C. Disclosure of Financial Interests

  1. Location of Disclosure
    1. Program insert for presented papers.
    2. Title page footnote for published papers.
    3. Medical society website for medical society officers.
  2. Items and format for Disclosure
    1. Form and value of monetary compensation:
      1. Cash
      2. Stock or options – current market value to be cited
    2. Entity receiving compensation:
      1. Personal and family members
      2. Practice corporation, research group, department, or institution
      3. Foundation with beneficiaries cited
    3. Purpose of Compensation
      1. Product development
      2. Product support and education
      3. Royalties, intellectual property
      4. Study grant – specify restrictions or not
      5. Honoraria – amount per event
      6. Specific products or procedures to be cited whenever involved

D. Incomplete Disclosure of Financial Interests

  1. Recommend penalties for incomplete disclosure
    1. Publication of journal errata for notification with complete disclosure for published papers. [Note: If complete disclosure is not released by author(s), then the notification includes prohibition of further publication until so accomplished.]
    2. Medical society member communication errata with complete disclosure for presented papers. [Note: If complete disclosure is not released by presenter(s), then the notification includes prohibition of further presentations until so accomplished.]
    3. Loss of academic appointment whether tenured or not.
    4. Suspension of editorial board activity.
    5. Medical society officer impeachment .
  2. Monitoring and reporting of incomplete disclosure
    1. Compliance with AME – UCI Ethical Rules of Disclosure will warrant recognition by AME as meeting the highest standards of unbiased medical ethics, education and research, and as such, be valued publicly in their opinions and policy. Such recognition of compliance will apply to medical societies, peer-reviewed publications, medical and scientific meetings, papers and presentations.
    2. AME will function as watchdog group. Alleged violations will be investigated, and, if accurate, reported on AME website and reported to appropriate society or publication.

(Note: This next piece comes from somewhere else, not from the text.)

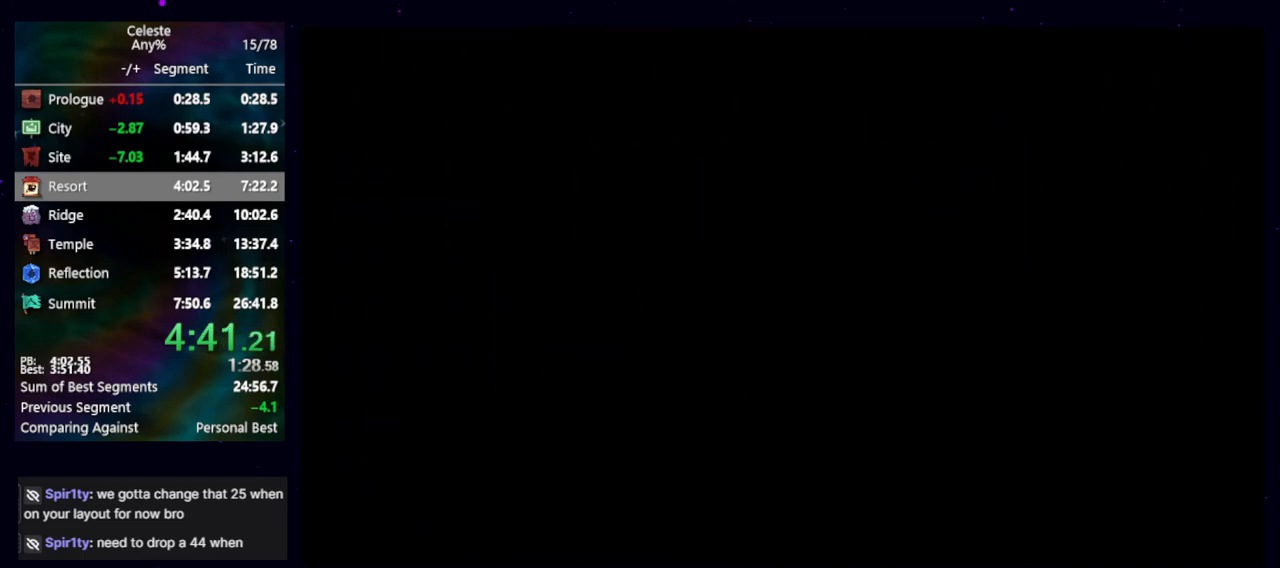
{"keys": [], "events": []}
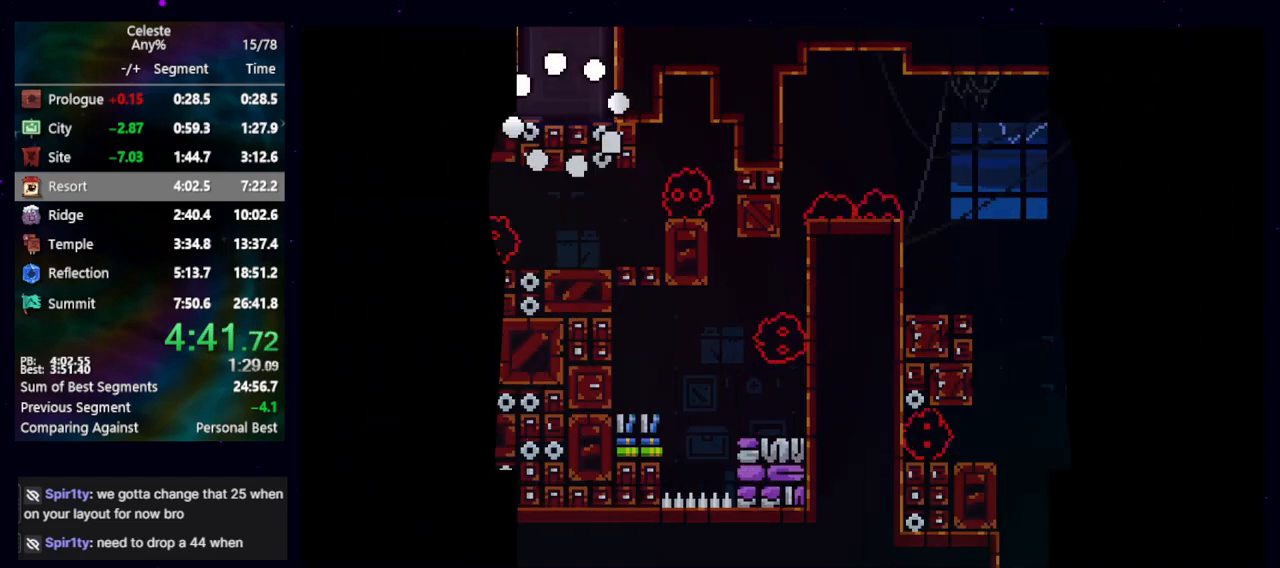
{"keys": [], "events": [[217, "dash2", "down"], [217, "down", "down"], [217, "left", "down"], [350, "dash2", "up"], [400, "down", "up"], [483, "left", "up"]]}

Elimination of Substantive Financial Interests

  1. Academicians
    1. Salaried faculty, with or without tenure, doing publishable clinical research should eliminate substantive personal financial interests, if present, prior to engaging in such research. Grants from industry may be directed, but should be unrestricted and departmental.
    2. Non-salaried faculty should not represent published clinical research as university-based if substantive financial interests are present.
  2. Editorial Boards Members
    1. Editorial board members should eliminate substantive financial interests, if present, prior to serving on the board, by divestiture.
  3. Medical Society Officers
    1. Officers should eliminate substantive financial interests if present, prior to taking office, by divestiture.
    2. Disclosures using guidelines as noted above for three preceding calendar years should be made available on society website.
    3. No arrangements or financial transactions during their term of appointment that involve delayed future compensation should occur. This includes the sale or purchase of the stock, in any form, of a company involved in medical care unless part of a regulated mutual fund.